Resistência da pista
As pistas de aeroportos têm a resistência medida pelo índice PCN (abreviatura em inglês de "número de classificação de pavimento"). Já os aviões são medidos pelo índice ACN (sigla em inglês de "número de classificação da aeronave"), que expressa o efeito de uma aeronave com uma determinada carga sobre um pavimento.
O indicador do Salgado Filho antes da enchente era 72. Dessa forma, aviões com um ACN inferior a esse PCN poderiam pousar ou decolar no local.
— Se o do Salgado Filho é 72 e o avião está operando com um nível 60, ok, ele pode aterrissar — explica Felipe Brasil Viegas.
O engenheiro comenta que as pistas apresentam diferenças de PCN ao longo de sua extensão, com indicadores menores na base, por exemplo, e que algumas exceções são abertas para situações pontuais, como voos de aviões "mais pesados".
— A Anac tolera um conjunto de operações acima desse limite, sabendo que depois, lá adiante, (o aeroporto) terá que fazer manutenções. Você pode extrapolar o limite, eventualmente, não pode ser a rotina — diz.
Limite de cargas
Com o risco de diminuição da resistência da pista do Salgado Filho e isso não sendo algo pontual, o terminal correria o risco de só operar voos de menor ACN — ou seja, com menores cargas.
— De repente, tenha que se limitar essa capacidade de carga da pista do Salgado Filho, o que criaria uma limitação para a carga dos aviões no ponto de decolagem. Aparentemente, isso é muito ruim — analisa Viegas.
Usada como alternativa, a Base Aérea de Canoas tem PCN de número 46. Por isso, não poderia receber voos de maior carga de forma rotineira.
— É um uso muito especial. Normalmente, o que você tem na Base Aérea são aviões leves. Os caças são, em geral, aviões muito rápidos, mas muito leves — comenta Viegas.
Tempo de reparo
Sem saber do tamanho dos danos, o professor afirma ser difícil projetar o tempo de reparo.
— O tempo que vai levar para consertar os danos, evidentemente, vai depender do tipo de dano. Nós estamos falando de danos na base da pista.
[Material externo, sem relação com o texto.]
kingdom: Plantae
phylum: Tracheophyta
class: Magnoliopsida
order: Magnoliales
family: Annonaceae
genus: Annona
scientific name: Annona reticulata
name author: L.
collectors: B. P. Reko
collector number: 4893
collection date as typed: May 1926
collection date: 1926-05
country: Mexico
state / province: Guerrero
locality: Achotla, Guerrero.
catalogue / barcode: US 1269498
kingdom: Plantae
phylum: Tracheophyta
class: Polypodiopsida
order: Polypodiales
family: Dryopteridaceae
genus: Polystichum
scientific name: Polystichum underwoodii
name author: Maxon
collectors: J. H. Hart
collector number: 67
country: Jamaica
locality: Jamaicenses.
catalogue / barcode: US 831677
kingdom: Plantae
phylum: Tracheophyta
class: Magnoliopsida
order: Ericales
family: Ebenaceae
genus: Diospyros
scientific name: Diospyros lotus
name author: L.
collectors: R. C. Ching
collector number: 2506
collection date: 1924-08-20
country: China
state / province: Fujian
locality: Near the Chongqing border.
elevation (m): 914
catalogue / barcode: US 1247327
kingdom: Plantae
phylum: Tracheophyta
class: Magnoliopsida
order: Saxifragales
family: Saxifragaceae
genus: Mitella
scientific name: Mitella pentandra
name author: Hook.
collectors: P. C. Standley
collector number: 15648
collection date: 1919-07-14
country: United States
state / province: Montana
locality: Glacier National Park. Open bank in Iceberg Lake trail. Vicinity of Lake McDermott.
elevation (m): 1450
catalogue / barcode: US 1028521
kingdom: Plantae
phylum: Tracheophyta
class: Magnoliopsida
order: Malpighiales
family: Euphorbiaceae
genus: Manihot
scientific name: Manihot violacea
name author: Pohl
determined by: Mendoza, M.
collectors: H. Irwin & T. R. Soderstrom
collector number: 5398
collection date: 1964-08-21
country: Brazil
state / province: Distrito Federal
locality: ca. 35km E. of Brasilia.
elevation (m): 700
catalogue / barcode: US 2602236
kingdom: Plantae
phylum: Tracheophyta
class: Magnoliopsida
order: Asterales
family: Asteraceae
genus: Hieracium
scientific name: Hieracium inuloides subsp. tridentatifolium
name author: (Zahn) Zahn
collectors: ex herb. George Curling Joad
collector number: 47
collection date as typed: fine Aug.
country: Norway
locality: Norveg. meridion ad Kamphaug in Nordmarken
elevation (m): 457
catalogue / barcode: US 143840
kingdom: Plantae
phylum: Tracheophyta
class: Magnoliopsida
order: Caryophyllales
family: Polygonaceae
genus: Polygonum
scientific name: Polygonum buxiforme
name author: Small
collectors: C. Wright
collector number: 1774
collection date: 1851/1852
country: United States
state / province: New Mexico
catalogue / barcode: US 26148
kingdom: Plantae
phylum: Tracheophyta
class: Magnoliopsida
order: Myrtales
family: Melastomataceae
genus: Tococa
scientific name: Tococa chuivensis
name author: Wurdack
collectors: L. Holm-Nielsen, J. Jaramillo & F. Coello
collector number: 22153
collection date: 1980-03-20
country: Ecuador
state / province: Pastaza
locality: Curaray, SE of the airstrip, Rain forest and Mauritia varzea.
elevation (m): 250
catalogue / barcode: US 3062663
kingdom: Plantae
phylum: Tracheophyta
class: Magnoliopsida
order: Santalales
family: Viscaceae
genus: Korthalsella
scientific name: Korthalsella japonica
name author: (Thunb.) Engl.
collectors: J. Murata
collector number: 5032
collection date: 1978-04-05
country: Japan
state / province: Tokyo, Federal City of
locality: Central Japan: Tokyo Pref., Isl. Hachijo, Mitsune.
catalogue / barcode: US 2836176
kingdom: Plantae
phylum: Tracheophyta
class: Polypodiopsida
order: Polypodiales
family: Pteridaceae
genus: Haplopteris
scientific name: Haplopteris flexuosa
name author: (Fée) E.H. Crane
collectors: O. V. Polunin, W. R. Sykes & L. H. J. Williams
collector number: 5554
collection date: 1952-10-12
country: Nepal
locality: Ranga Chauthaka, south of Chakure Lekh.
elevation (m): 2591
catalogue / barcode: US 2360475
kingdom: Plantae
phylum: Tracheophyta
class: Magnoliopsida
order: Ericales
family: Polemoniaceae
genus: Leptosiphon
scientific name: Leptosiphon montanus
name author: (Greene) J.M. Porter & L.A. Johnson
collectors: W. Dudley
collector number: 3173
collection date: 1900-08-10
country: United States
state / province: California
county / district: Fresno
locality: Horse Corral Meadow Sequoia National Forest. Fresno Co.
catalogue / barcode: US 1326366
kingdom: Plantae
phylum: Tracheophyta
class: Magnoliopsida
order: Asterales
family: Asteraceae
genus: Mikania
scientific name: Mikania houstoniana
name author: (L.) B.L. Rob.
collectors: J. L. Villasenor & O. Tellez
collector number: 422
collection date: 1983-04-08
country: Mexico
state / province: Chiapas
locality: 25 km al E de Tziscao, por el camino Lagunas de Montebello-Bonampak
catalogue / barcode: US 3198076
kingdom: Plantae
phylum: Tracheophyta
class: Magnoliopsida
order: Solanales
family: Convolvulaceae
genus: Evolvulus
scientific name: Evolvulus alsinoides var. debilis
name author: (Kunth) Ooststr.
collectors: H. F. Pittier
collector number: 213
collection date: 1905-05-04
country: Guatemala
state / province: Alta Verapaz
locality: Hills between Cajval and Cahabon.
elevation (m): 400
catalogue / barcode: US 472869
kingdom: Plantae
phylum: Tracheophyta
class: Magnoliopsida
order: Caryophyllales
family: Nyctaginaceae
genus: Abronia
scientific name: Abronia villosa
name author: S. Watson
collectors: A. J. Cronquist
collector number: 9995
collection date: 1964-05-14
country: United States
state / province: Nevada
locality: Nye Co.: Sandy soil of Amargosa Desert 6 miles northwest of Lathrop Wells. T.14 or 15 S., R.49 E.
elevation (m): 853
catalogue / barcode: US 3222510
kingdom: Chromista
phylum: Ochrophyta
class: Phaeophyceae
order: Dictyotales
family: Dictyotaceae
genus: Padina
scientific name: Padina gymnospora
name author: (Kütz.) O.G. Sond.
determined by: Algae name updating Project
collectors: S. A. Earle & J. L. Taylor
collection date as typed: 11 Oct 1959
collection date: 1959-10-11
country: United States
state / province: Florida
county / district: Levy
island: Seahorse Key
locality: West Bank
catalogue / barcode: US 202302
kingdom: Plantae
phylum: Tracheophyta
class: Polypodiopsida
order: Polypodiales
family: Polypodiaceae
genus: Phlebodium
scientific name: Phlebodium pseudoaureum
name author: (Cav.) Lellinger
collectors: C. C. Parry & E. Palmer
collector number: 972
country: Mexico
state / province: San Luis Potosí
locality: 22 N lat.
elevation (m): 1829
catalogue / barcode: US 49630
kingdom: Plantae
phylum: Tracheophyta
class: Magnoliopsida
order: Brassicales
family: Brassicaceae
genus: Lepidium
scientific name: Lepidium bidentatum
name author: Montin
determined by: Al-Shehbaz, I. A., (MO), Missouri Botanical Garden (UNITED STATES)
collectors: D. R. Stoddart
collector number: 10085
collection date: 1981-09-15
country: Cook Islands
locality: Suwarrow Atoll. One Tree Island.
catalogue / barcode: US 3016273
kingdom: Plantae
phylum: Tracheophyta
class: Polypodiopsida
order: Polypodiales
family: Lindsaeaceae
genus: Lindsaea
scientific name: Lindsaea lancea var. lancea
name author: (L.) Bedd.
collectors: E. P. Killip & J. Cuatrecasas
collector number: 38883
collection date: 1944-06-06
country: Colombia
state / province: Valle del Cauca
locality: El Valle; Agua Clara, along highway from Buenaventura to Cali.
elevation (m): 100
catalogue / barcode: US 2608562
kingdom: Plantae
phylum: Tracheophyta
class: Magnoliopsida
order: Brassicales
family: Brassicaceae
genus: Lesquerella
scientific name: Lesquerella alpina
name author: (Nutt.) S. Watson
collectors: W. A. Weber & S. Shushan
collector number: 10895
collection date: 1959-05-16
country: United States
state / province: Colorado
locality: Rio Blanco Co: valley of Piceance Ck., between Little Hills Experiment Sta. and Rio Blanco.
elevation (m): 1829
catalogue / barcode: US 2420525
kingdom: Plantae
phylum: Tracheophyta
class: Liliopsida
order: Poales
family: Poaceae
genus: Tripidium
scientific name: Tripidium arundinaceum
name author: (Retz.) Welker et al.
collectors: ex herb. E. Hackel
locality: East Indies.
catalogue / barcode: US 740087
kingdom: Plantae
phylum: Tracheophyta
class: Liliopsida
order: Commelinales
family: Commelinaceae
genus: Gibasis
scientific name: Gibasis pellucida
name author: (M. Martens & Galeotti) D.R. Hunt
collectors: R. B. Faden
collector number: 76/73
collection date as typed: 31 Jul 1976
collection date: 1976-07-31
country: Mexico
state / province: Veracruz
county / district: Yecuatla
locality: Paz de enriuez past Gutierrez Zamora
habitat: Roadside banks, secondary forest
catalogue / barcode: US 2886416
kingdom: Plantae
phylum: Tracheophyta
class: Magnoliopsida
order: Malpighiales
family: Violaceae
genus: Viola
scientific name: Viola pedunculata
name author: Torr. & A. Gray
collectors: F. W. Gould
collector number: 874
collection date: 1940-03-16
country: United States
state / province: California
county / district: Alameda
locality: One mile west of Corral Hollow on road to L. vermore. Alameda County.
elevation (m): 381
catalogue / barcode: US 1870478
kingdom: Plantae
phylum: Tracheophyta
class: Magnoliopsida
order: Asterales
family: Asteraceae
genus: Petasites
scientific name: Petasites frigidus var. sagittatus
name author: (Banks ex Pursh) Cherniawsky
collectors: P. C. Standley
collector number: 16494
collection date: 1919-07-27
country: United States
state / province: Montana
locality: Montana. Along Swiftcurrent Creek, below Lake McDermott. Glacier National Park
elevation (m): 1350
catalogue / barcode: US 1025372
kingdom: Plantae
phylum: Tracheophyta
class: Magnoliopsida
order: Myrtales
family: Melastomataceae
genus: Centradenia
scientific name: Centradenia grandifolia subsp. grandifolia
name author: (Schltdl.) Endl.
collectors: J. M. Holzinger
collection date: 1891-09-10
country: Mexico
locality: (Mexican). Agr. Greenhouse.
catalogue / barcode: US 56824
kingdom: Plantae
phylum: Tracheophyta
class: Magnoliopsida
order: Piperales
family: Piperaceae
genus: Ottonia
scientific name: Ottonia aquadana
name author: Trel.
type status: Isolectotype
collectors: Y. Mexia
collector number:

Se esse material sofreu acomodação, se esse material, por conta da cheia, perdeu planicidade, eles terão que abrir a pista, terão que fazer os reparos — observa Felipe Brasil Viegas.
Viegas prefere não estimar o custo do reparo, já que, além da obra da pista em si, seriam necessários gastos com equipamentos de alto custo e de pouca oferta no mercado. Contudo, o especialista destaca que não será necessário construir uma pista totalmente nova.
— Nós não estamos falando de construir uma pista nova, nós estamos falando de recuperar danos localizados. Não tem sentido a gente pensar em estar reconstruindo a pista nova — defende.
Agilidade e transparência
O coordenador do curso de Engenharia Civil da PUCRS defende agilidade e transparência nas obras, a fim de auxiliar na recuperação econômica do Rio Grande do Sul após a enchente.
— Agilidade pela importância do Salgado Filho para um Estado como o Rio Grande do Sul. Transparência porque, na medida que verbas públicas são necessárias e serão necessárias para toda essa recuperação, é justo que se possa saber com muita clareza quais são os danos efetivos, qual é o processo que vai se fazer. Não dá pra tratar, na minha opinião, o assunto como uma caixa fechada, porque é uma empresa privada, e pretender ter acesso ao socorro público — comenta Viegas.